*WHAT IS ASKED*.
1: Answer these questions about the column on ILC damping rings and electron cloud mitigation:
(a) On what date did the column appear?
(b) Who ran the damping ring group until recently?
(c) Who has now taken over coordination of that group?
2: How would the column on ILC damping rings and electron cloud mitigation go on after its last line? Write that next part.

*TEXT PASSAGE*.
★ ★ ★

Director's Corner

12 March 2009


Barry Barish

The ILC damping rings and electron cloud mitigation

Today’s ILC Newsline is a thematic issue focusing on aspects of electron cloud mitigation for the ILC and for other future accelerators. One of the highest-priority goals of the ILC R&D programme during the Technical Design Phase is to demonstrate that the proposed mitigation techniques for the electron clouds in the damping rings will reduce the levels so that the clouds will not impact the emittance performance of the positron damping ring. Our damping ring group is a broad collaboration that has been run very capably by Andy Wolski (University of Liverpool/Cockcroft Institute) until recently. Susanna Guiducci (INFN – LNF) has now taken over coordination of that group and she is profiled in NewsLine this week. R&D on electron cloud effects is of importance for other future accelerators, not just for the ILC, and we also feature an article on electron cloud effects for other accelerator projects this week. In my column today, I briefly review the problem for ILC, as well as the status and plans for our R&D programme.

Simulation of emittance growth from single-bunch instability driven by electron cloud in the 6.7-kilometre damping ring. Electron cloud densities in electrons per cubic metre are indicated.

★ ★ ★

*SUPPLIED ENTRIES*.
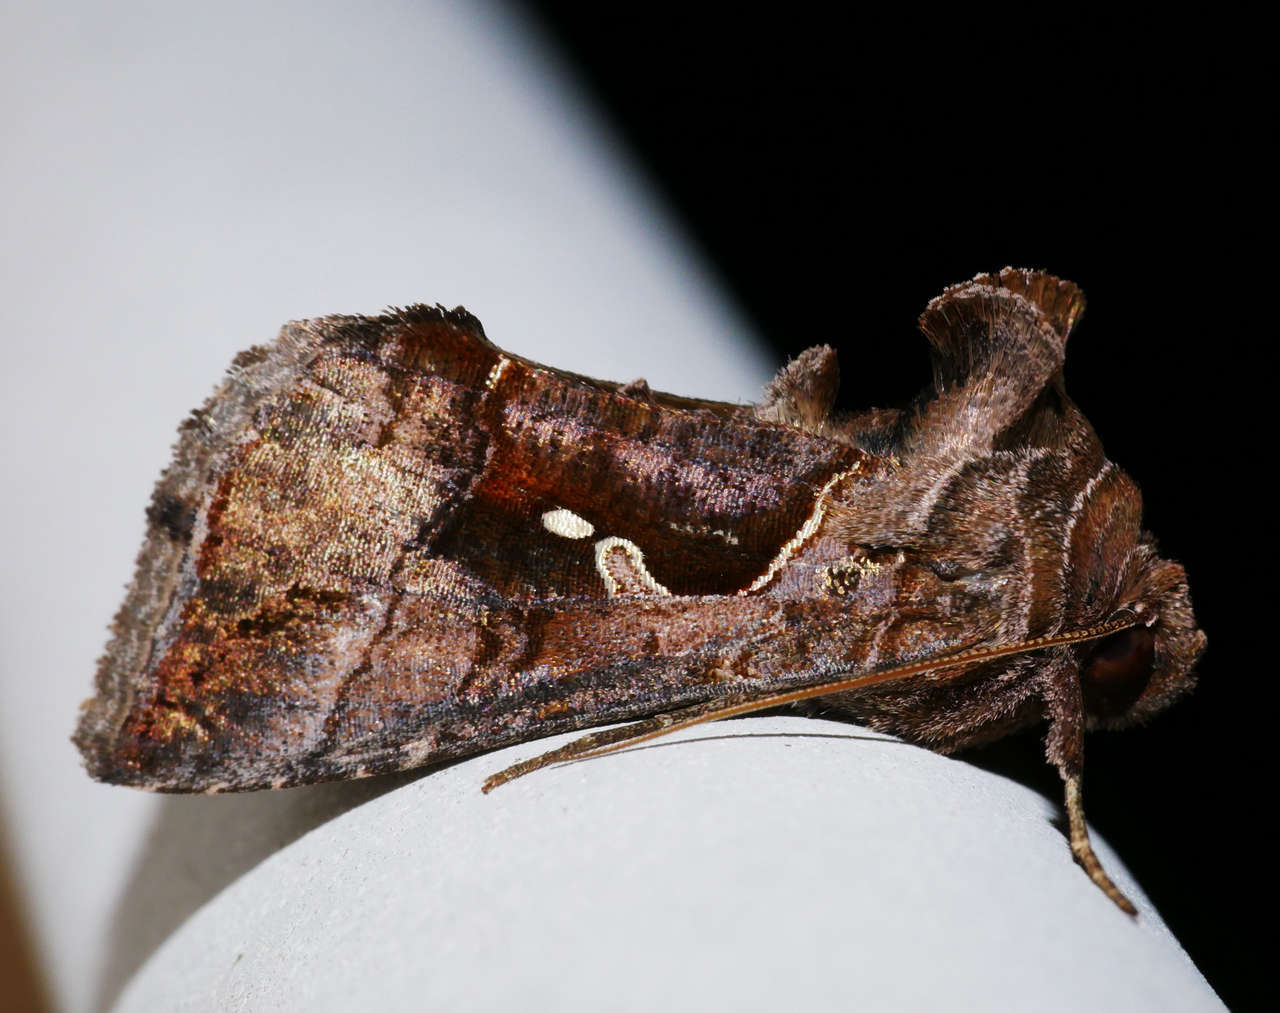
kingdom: Animalia
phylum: Arthropoda
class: Insecta
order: Lepidoptera
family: Noctuidae
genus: Chrysodeixis
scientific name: Chrysodeixis eriosoma
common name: Green garden looper
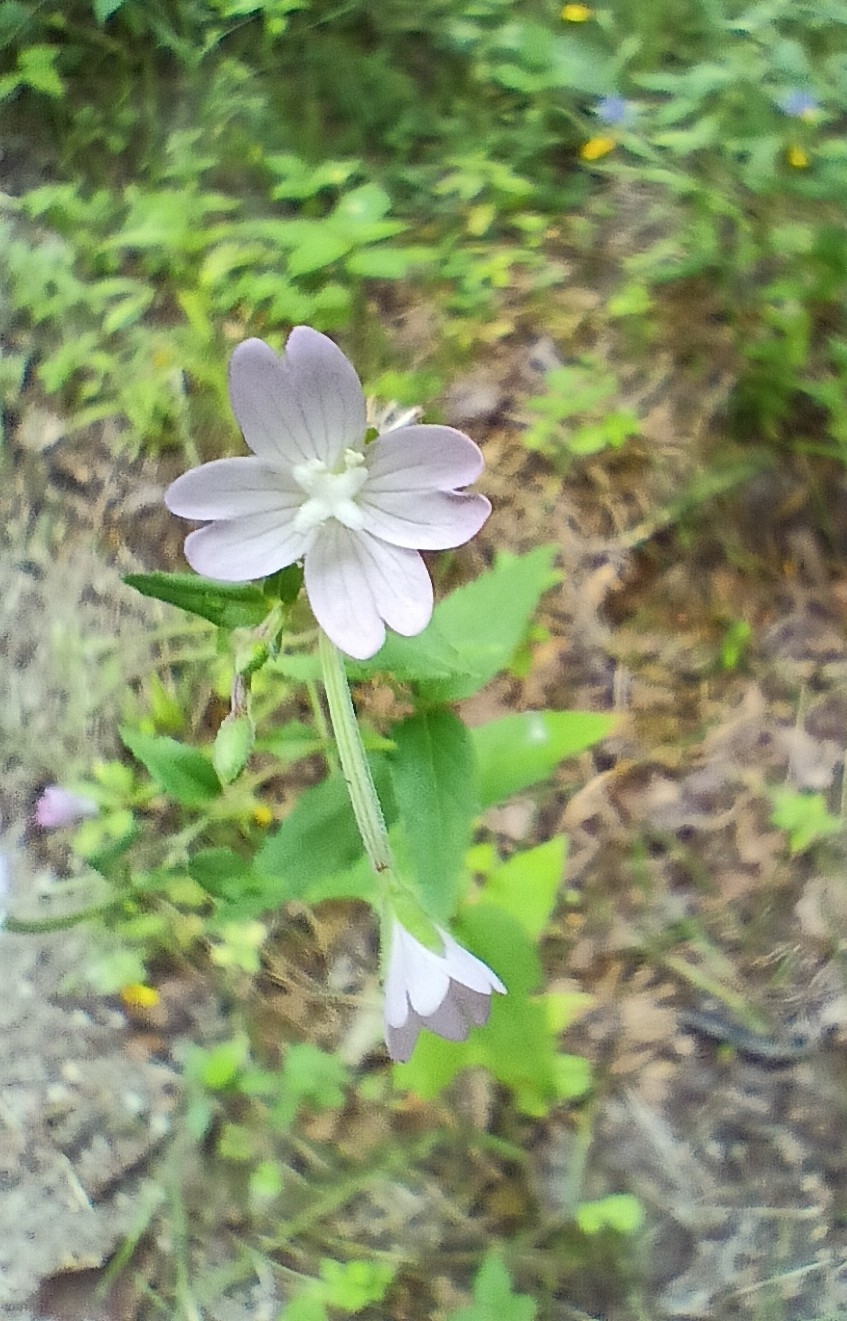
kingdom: Plantae
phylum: Tracheophyta
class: Magnoliopsida
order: Myrtales
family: Onagraceae
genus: Epilobium
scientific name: Epilobium montanum
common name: Broad-leaved willowherb
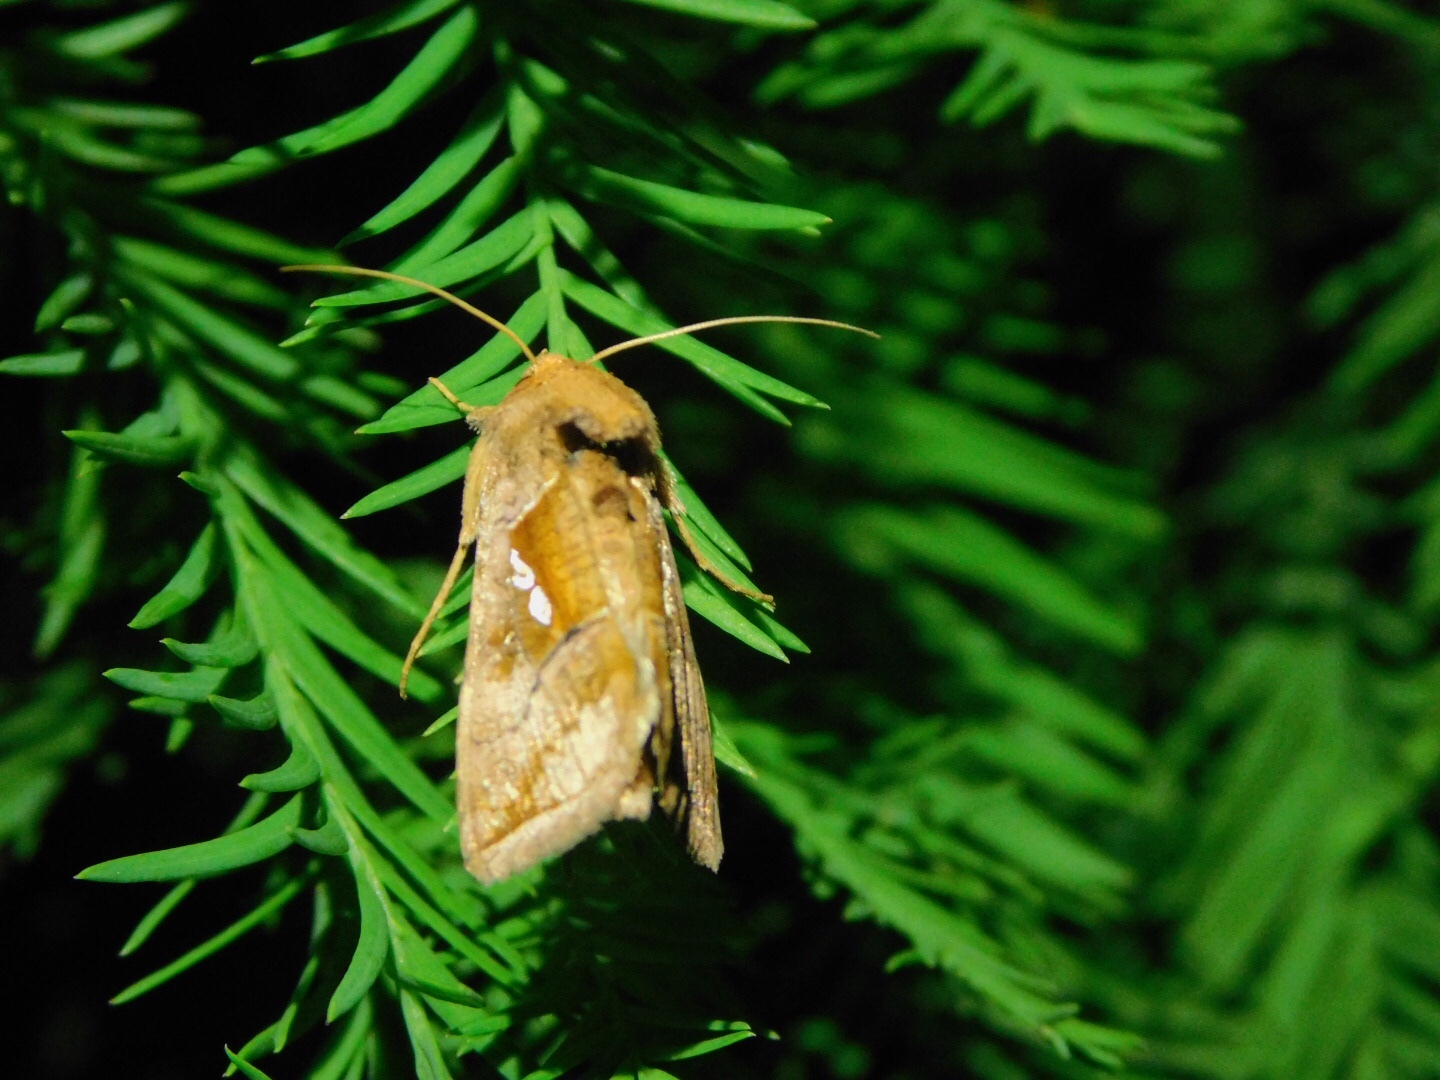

★ ★ ★

*EXPECTED ANSWERS*.
1:
(a) 12 March 2009
(b) Andy Wolski (University of Liverpool/Cockcroft Institute)
(c) Susanna Guiducci (INFN – LNF)

2:
Electron-cloud buildup in an arc bend of the ring and suppression using clearing electrodes

The ILC low-emittance damping rings present special challenges to the designers, especially the requirements for close spaced bunches ( ~ 6 nanoseconds), which puts high demands on both fast kicker magnets to inject and extract the beams and especially on mitigating the positron beam blowup from electron cloud effects. Electron clouds are created when the accelerated positron beam hits residual electrons in the beam tube, knocking them into the wall. Subsequently, the wall emits more electrons by secondary emission and the resulting cloud of electrons can affect the next bunch of positrons, blowing up the beam.

We are studying several means of reducing the electron cloud: coating the chamber surface, grooving the chamber walls and inserting sweeping electrodes. Simulations have given us confidence to adopt the single 6.7-kilometre positron damping ring as our baseline. Nevertheless, these mitigation techniques need to be demonstrated and understood in the laboratory before they could be adopted in the ILC. That is the motivation for our ongoing R&D programme.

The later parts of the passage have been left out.